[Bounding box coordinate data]
....................

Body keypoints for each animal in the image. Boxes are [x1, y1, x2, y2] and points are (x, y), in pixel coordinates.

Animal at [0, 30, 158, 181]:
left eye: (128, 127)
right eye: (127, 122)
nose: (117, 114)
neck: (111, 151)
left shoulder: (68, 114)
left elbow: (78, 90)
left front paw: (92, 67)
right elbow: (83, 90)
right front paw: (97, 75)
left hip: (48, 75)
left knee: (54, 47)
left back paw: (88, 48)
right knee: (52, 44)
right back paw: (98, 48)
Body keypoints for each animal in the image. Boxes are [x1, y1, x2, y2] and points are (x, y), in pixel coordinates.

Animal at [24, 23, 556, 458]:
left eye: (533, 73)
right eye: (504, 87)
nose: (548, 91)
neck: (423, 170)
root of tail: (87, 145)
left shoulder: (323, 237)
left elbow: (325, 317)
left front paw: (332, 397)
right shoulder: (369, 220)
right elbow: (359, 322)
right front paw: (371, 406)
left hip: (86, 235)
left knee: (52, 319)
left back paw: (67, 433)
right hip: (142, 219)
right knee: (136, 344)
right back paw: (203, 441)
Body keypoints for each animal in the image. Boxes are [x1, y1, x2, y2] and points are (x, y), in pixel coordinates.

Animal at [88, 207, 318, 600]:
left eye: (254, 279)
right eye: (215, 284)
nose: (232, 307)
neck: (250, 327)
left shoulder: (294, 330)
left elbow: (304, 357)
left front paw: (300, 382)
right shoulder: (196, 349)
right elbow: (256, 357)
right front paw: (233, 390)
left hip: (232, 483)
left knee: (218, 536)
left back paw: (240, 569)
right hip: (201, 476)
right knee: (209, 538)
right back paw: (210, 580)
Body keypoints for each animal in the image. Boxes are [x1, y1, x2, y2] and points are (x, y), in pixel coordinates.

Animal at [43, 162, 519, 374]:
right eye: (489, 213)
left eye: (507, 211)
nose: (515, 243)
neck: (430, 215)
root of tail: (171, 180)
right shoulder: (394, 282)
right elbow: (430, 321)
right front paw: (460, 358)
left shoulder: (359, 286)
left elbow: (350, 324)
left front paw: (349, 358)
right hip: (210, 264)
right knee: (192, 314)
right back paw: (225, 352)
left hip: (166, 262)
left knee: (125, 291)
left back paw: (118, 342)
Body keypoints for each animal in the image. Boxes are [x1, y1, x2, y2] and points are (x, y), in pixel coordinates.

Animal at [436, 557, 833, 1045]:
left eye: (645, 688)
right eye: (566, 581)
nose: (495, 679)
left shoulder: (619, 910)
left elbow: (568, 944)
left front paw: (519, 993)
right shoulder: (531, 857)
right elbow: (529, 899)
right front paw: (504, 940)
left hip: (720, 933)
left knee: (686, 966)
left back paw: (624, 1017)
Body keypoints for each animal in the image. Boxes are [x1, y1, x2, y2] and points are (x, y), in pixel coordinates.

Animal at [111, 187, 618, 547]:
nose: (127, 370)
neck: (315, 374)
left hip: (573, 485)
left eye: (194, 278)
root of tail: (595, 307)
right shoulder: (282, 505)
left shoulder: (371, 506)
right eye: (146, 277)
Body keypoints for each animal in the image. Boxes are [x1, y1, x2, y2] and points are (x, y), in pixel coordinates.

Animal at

....................

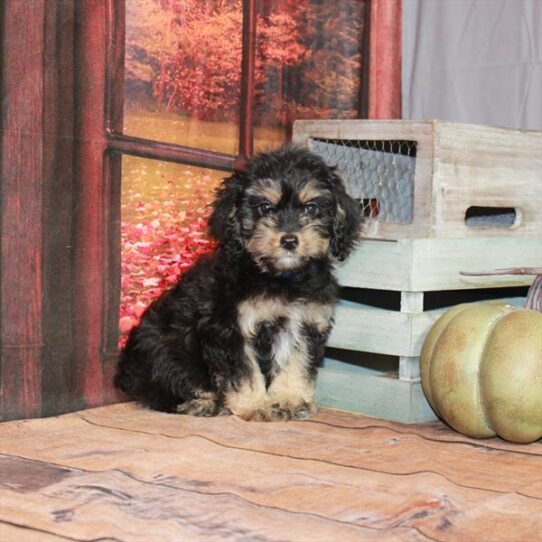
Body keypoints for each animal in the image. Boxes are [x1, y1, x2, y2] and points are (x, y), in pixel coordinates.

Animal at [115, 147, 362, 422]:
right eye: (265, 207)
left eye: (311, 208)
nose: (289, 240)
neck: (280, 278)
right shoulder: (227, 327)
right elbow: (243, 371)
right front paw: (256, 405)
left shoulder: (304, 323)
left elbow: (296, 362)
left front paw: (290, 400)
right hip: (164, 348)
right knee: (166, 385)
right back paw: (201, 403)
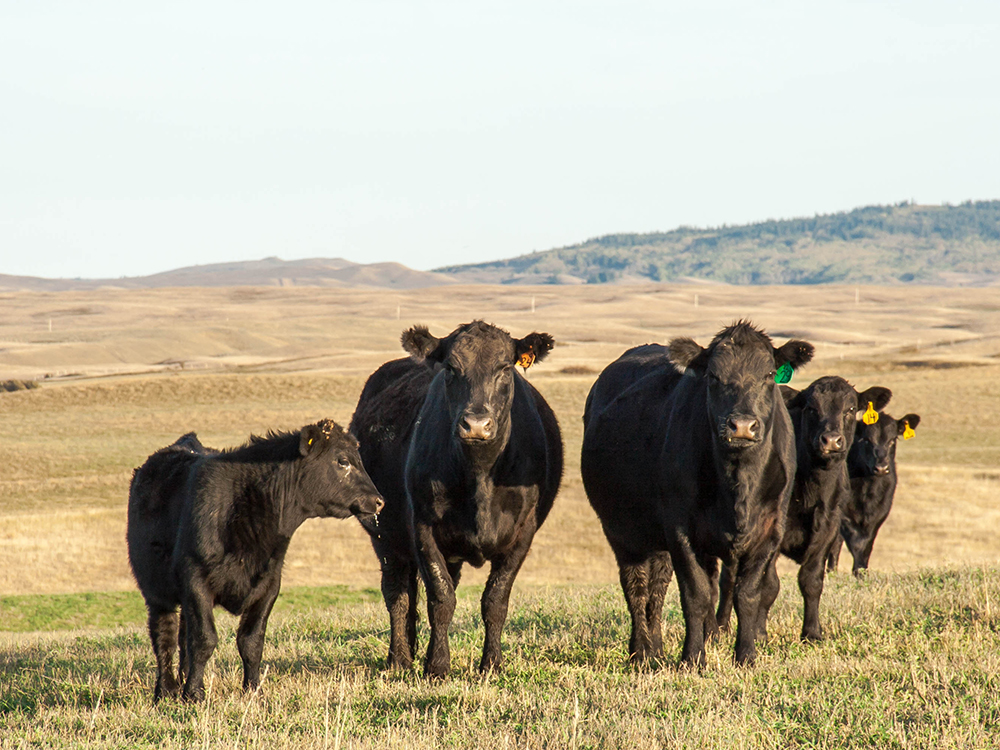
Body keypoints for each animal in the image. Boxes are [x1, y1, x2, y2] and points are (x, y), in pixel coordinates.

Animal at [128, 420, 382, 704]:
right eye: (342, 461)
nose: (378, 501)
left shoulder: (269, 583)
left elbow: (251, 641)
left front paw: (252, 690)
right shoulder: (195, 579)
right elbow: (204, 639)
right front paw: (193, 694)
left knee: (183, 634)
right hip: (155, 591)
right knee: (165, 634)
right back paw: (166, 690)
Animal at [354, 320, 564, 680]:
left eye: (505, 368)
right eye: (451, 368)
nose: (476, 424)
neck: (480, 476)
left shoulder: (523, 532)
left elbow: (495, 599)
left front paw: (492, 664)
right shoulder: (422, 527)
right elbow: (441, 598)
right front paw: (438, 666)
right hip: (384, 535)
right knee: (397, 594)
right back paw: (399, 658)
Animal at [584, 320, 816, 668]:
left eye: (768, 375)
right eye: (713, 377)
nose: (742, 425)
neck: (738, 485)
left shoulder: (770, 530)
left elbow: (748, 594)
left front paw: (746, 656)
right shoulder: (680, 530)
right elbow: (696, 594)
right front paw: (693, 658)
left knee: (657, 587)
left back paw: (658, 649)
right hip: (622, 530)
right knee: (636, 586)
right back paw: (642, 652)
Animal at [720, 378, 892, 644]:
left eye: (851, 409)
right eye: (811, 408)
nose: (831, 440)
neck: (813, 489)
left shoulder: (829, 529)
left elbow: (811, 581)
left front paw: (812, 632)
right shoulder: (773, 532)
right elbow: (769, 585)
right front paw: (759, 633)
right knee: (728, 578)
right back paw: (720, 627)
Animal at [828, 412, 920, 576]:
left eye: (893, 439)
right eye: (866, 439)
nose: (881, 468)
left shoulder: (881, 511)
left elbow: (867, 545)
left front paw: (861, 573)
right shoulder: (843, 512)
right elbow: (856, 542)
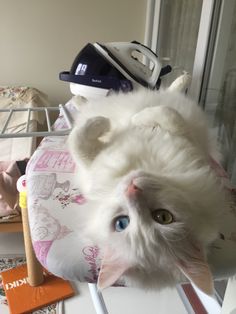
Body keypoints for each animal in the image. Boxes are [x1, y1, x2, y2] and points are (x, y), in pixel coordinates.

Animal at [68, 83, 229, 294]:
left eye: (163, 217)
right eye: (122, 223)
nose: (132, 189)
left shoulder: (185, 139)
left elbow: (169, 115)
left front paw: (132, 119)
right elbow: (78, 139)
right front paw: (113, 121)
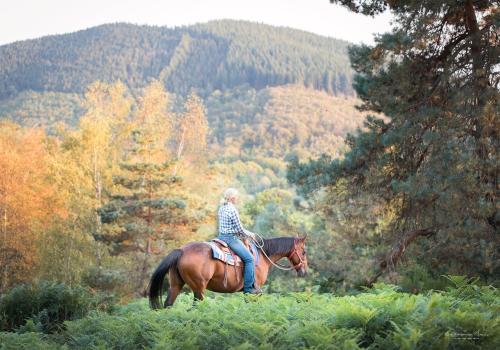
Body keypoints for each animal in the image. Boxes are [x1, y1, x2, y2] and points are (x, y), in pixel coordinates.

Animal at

....................

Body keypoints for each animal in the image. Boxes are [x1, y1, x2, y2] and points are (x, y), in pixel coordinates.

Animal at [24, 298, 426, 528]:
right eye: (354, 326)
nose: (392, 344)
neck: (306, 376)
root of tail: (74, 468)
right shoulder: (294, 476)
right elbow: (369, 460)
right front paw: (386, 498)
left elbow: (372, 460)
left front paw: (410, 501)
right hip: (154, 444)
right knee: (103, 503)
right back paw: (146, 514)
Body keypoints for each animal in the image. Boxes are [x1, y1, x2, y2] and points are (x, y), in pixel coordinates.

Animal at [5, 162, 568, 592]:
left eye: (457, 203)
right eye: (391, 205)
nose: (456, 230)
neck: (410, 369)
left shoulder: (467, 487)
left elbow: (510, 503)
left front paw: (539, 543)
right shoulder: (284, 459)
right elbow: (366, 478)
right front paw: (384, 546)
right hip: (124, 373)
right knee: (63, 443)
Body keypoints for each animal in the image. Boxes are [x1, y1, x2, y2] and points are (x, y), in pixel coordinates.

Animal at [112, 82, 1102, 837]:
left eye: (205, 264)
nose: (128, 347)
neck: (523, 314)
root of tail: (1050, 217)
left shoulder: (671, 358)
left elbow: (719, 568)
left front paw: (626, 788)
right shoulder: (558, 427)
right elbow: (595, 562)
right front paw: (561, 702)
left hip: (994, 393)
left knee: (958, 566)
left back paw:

....................

→ YOUR INSTRUCTIONS
Scan the entries above and show each line that contains the word "tail".

→ EXERCISE OUTPUT
root of tail: (87, 145)
root of tail: (171, 180)
root of tail: (595, 307)
root of tail: (74, 468)
root of tail: (1050, 217)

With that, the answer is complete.